Je ne voulus pas lui dire quel bon acteur savait être Néron quand il voyait quelque avantage à tirer de la situation. Pour en imposer au sénat comme au peuple, il lui aurait été fort utile d’être allié aux Claudiens par une troisième voie, en la personne d’Antonia.

Ces réflexions m’amenèrent à de tristes considérations. Du fond du cœur, je souhaitais que tu ne fusses jamais exposé à la honte publique de voir révélées les origines de ton père. Par des voies secrètes j’avais acheté avec d’autres écrits, les lettres rédigées par mon père, avant ma naissance, à Jérusalem et en Galilée. Dans ces missives destinées à Tullia, mais qu’il ne lui avait jamais envoyées, il apparaissait clairement que mon père, l’esprit gravement troublé par son chagrin d’amour, s’était abaissé à croire tout ce que les Juifs lui racontaient et avait même eu des hallucinations.

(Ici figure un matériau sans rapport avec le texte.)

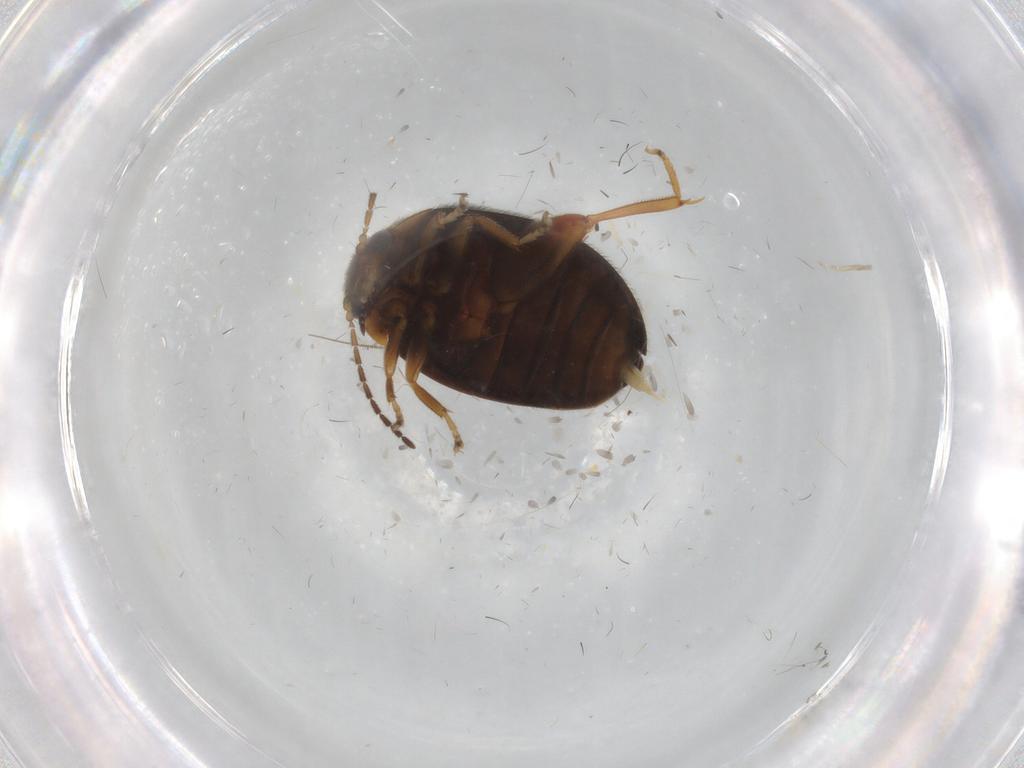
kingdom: Animalia
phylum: Arthropoda
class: Insecta
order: Coleoptera
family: Scirtidae
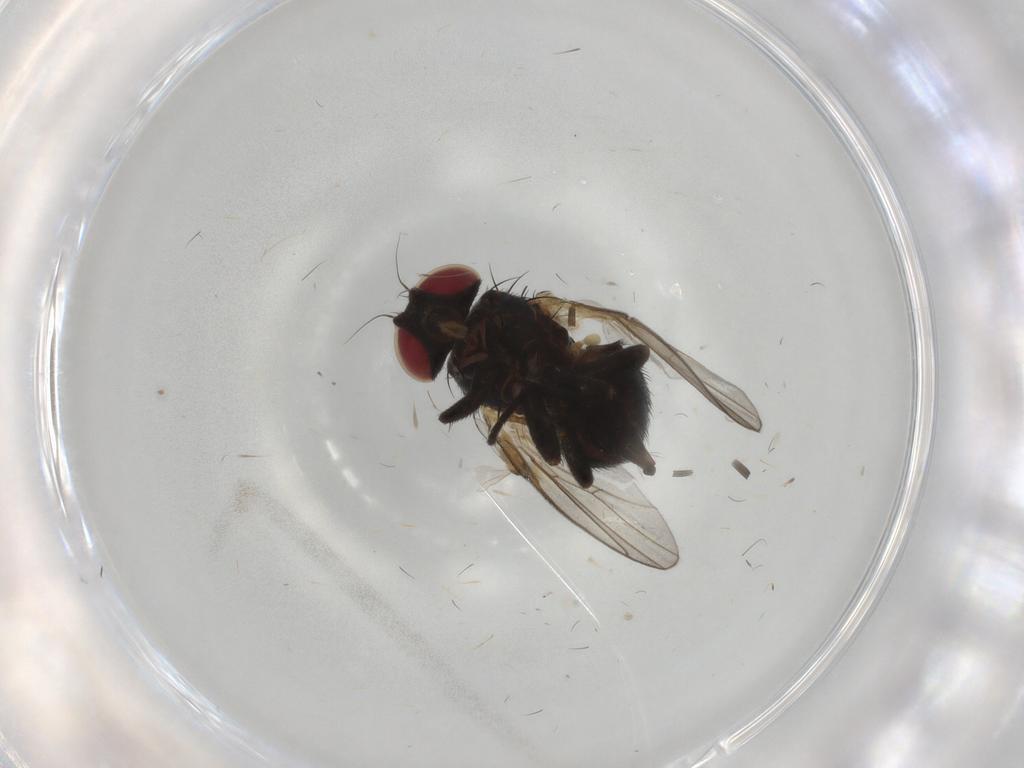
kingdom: Animalia
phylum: Arthropoda
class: Insecta
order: Diptera
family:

À mon point de vue, le plus triste était ce que ces lettres révélaient du passé de ma mère. Ce n’était qu’une simple danseuse acrobatique que mon père avait affranchie. Tout ce qu’on savait de ses origines, c’était qu’elle était née dans les îles grecques.

Sa statue dans sa ville éponyme de Myrina en Asie et tous les papiers achetés par mon père à Antioche, n’étaient que faux-semblants destinés à assurer mon avenir. Les lettres m’incitaient même à me demander si j’étais bien né dans les liens du mariage ou si mon père, après la mort de ma mère, avait acheté un certificat nuptial aux autorités de Damas. Je savais, pour l’avoir moi-même vérifié en faveur de Jucundus, que l’argent pouvait aplanir bien des difficultés.

Parmi les autres papiers de mon père figuraient de nombreuses notes en araméen sur la vie de Jésus de Nazareth, écrites par un éminent personnage juif qui avait été en relation avec mon père. Je sentais que je ne pouvais les détruire, aussi les avais-je rangées avec les lettres dans ma cachette la plus secrète, avec certains documents qui ne devaient pas voir le jour.